From the imgproxy tutorial, return the passage that begins at the words "The author selected" and stops after "efficient and faster.", copied verbatim.
[[ Document segment open ]]
How To Serve Next-Generation Images With imgproxy Using Docker

The author selected the Diversity in Tech Fund to receive a donation as part of the Write for DOnations program.

Introduction

The most common image formats used by web developers are JPEG and PNG. .jpg files are best used for photographs, while .png files are best used for images with large blocks of similar color, like logos or diagrams. However, these formats were first developed in 1992 and 1996, respectively. In recent years, advances in video compression have resulted in the development of two new, major image formats for the web: webp and avif. Known as “Next-Generation” (or “Next-gen”) image formats, these formats are free to use, result in significantly smaller images (between 20% and 50% reduction), and are becoming widely supported by web browsers. Because webp and avif result in smaller images, serving images in these new formats is more efficient and faster.

However, there are a few challenges with using “Next-Generation” formats. First, if you want maximum compatibility for users on older browsers, you may want to use png and jpg as necessary. Second, if you have a large library of uploaded images, it would be slow (and expensive) to convert them.
[[ Document segment closed ]]
[[ Dataset entries open ]]
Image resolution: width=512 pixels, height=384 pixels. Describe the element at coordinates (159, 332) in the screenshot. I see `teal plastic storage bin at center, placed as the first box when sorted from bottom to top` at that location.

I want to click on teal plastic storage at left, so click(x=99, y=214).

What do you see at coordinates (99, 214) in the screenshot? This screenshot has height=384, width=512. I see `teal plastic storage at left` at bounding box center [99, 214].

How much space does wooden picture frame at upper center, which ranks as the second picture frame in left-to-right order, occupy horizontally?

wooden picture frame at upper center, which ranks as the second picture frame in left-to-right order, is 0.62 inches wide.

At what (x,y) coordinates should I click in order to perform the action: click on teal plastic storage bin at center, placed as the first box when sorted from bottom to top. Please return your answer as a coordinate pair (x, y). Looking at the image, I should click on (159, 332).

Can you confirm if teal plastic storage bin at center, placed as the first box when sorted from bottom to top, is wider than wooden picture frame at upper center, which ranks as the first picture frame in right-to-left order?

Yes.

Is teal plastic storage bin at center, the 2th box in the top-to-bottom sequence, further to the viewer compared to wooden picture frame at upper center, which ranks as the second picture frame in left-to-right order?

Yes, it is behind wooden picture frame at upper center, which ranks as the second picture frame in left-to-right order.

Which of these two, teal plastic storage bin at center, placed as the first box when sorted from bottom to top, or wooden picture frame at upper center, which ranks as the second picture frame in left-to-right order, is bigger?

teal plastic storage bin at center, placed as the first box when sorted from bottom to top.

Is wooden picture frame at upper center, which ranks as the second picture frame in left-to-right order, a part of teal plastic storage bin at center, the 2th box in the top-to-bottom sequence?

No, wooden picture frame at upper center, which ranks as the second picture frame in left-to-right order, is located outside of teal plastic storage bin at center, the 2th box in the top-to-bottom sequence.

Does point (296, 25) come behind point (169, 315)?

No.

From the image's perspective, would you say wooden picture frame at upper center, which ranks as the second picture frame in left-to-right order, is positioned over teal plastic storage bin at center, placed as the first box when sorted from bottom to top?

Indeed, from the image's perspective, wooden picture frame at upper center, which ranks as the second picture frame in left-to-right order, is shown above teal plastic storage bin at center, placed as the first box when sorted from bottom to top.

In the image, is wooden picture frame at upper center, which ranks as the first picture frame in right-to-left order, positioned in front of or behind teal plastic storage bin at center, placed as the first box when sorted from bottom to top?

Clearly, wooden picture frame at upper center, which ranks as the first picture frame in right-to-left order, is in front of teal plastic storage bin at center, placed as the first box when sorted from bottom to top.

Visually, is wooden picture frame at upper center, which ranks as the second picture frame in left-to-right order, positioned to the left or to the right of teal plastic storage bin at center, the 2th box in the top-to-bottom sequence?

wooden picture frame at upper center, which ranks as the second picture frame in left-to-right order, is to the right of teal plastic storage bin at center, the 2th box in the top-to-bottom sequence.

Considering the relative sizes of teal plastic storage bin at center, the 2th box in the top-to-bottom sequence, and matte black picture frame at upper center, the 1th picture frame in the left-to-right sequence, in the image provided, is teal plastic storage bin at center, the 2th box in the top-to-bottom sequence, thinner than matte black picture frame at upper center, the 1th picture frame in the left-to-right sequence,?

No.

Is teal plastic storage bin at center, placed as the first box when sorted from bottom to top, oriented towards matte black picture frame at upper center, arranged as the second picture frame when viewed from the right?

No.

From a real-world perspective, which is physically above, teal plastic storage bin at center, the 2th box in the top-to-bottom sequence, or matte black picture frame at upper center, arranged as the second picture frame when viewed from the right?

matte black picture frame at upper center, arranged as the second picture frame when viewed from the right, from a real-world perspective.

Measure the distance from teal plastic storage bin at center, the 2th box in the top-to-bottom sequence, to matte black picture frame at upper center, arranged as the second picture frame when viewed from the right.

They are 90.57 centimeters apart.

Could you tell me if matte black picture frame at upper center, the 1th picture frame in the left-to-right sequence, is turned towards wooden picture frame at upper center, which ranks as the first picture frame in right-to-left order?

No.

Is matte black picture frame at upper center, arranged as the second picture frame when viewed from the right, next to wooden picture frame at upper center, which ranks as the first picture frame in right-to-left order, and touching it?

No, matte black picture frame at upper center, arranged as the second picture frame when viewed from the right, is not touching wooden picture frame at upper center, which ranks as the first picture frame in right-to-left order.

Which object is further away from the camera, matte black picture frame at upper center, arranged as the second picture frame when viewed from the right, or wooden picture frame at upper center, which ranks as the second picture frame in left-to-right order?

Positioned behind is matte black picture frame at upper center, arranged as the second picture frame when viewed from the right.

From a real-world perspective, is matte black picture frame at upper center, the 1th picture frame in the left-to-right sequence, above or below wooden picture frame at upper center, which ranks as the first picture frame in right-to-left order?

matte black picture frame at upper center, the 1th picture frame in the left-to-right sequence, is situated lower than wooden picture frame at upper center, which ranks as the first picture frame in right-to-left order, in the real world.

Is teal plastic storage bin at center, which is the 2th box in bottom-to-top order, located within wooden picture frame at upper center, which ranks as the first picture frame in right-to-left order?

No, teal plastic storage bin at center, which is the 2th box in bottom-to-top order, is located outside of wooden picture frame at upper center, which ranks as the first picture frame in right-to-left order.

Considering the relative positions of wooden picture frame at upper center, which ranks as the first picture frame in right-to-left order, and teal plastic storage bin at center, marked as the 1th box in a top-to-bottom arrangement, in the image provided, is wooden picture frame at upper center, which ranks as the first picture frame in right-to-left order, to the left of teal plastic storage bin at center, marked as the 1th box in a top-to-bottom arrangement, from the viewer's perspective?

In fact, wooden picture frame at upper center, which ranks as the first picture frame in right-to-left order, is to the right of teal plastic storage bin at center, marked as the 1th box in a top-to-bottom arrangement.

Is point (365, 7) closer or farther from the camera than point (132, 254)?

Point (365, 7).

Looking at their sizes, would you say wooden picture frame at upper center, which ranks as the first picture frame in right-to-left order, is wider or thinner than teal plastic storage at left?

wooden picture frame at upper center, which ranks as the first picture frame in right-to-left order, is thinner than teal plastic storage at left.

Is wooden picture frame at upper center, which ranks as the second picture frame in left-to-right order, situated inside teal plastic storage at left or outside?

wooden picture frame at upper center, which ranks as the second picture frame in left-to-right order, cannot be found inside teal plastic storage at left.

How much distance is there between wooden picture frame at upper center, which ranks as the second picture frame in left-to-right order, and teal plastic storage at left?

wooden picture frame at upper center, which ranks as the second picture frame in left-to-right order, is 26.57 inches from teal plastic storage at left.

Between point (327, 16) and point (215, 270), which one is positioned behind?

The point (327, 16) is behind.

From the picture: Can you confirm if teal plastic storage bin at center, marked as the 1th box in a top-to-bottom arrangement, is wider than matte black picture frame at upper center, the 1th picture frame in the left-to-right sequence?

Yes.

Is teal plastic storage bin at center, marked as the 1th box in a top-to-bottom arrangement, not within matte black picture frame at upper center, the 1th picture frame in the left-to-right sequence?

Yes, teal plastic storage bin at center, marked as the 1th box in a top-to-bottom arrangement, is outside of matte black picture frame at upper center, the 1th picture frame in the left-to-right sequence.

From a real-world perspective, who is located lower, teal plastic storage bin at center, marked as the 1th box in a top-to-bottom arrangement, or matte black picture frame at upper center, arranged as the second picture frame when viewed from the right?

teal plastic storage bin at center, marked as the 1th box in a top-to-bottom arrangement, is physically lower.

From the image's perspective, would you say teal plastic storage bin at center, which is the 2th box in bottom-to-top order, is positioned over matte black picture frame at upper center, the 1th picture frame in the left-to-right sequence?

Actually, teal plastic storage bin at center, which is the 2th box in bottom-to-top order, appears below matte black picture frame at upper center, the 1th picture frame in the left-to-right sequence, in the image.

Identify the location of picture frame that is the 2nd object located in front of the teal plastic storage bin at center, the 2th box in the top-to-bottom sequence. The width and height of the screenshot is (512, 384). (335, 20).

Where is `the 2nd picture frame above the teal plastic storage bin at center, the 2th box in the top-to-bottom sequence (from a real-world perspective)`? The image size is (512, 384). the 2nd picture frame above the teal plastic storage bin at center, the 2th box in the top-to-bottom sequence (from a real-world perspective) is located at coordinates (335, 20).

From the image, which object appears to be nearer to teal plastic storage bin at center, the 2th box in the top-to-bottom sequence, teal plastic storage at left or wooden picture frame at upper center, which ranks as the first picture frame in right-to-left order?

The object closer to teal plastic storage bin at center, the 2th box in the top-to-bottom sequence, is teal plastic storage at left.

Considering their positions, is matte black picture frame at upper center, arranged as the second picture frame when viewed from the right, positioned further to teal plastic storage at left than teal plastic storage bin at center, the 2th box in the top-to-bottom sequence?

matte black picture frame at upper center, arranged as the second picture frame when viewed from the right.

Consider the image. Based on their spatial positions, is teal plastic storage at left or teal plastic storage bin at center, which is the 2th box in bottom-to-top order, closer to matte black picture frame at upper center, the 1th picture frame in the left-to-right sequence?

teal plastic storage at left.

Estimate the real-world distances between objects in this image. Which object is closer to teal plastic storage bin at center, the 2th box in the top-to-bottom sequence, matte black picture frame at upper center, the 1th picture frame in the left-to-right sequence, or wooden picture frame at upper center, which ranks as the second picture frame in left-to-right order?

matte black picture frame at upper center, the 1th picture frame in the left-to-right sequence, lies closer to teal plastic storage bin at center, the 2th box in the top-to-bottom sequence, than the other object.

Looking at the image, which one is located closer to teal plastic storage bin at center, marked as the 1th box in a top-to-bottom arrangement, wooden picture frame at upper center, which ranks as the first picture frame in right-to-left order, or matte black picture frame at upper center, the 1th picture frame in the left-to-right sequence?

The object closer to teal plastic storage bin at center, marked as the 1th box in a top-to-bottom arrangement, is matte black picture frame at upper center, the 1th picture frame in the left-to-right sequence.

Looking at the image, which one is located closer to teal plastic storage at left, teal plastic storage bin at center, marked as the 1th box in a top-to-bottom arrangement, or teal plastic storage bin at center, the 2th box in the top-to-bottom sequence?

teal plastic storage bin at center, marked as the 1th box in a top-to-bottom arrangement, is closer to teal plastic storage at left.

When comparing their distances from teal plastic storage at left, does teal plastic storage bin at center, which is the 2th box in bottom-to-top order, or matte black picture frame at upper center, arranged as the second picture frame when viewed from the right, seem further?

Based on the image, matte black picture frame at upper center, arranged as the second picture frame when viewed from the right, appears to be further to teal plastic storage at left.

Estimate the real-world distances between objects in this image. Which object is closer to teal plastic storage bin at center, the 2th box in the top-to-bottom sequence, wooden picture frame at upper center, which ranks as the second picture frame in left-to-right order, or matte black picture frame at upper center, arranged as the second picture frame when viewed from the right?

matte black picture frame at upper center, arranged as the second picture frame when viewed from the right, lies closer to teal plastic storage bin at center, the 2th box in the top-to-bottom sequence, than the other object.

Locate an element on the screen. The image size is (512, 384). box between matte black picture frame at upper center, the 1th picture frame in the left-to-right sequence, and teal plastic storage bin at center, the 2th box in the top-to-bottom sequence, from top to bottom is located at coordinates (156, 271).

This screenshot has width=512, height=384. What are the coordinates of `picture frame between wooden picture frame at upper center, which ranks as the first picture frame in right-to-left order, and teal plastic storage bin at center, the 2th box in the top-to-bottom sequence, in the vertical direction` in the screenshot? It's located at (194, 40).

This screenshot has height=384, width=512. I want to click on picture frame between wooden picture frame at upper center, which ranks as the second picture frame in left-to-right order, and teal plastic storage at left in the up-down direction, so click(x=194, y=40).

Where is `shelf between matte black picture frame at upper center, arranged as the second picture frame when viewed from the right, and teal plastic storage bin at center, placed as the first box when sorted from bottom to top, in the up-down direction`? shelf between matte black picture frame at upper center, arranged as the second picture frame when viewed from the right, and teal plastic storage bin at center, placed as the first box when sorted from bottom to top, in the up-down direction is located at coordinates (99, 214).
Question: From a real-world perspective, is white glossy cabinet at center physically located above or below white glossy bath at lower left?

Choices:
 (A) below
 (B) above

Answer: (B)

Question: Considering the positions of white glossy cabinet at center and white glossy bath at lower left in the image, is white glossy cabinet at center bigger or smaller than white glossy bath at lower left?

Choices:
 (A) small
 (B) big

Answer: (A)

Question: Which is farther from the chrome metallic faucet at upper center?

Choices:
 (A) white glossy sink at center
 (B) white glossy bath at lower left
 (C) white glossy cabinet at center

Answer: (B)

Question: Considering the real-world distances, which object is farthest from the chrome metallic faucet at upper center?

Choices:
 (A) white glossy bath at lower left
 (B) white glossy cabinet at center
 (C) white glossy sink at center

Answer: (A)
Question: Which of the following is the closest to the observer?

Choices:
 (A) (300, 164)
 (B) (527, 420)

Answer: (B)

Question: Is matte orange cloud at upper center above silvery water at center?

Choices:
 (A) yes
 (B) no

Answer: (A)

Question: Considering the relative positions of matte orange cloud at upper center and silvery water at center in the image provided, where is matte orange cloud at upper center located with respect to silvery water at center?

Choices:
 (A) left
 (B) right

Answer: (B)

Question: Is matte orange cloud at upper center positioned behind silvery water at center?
[[ Dataset entries closed ]]
**Completed task**
The author selected the Diversity in Tech Fund to receive a donation as part of the Write for DOnations program.

Introduction

The most common image formats used by web developers are JPEG and PNG. .jpg files are best used for photographs, while .png files are best used for images with large blocks of similar color, like logos or diagrams. However, these formats were first developed in 1992 and 1996, respectively. In recent years, advances in video compression have resulted in the development of two new, major image formats for the web: webp and avif. Known as “Next-Generation” (or “Next-gen”) image formats, these formats are free to use, result in significantly smaller images (between 20% and 50% reduction), and are becoming widely supported by web browsers. Because webp and avif result in smaller images, serving images in these new formats is more efficient and faster.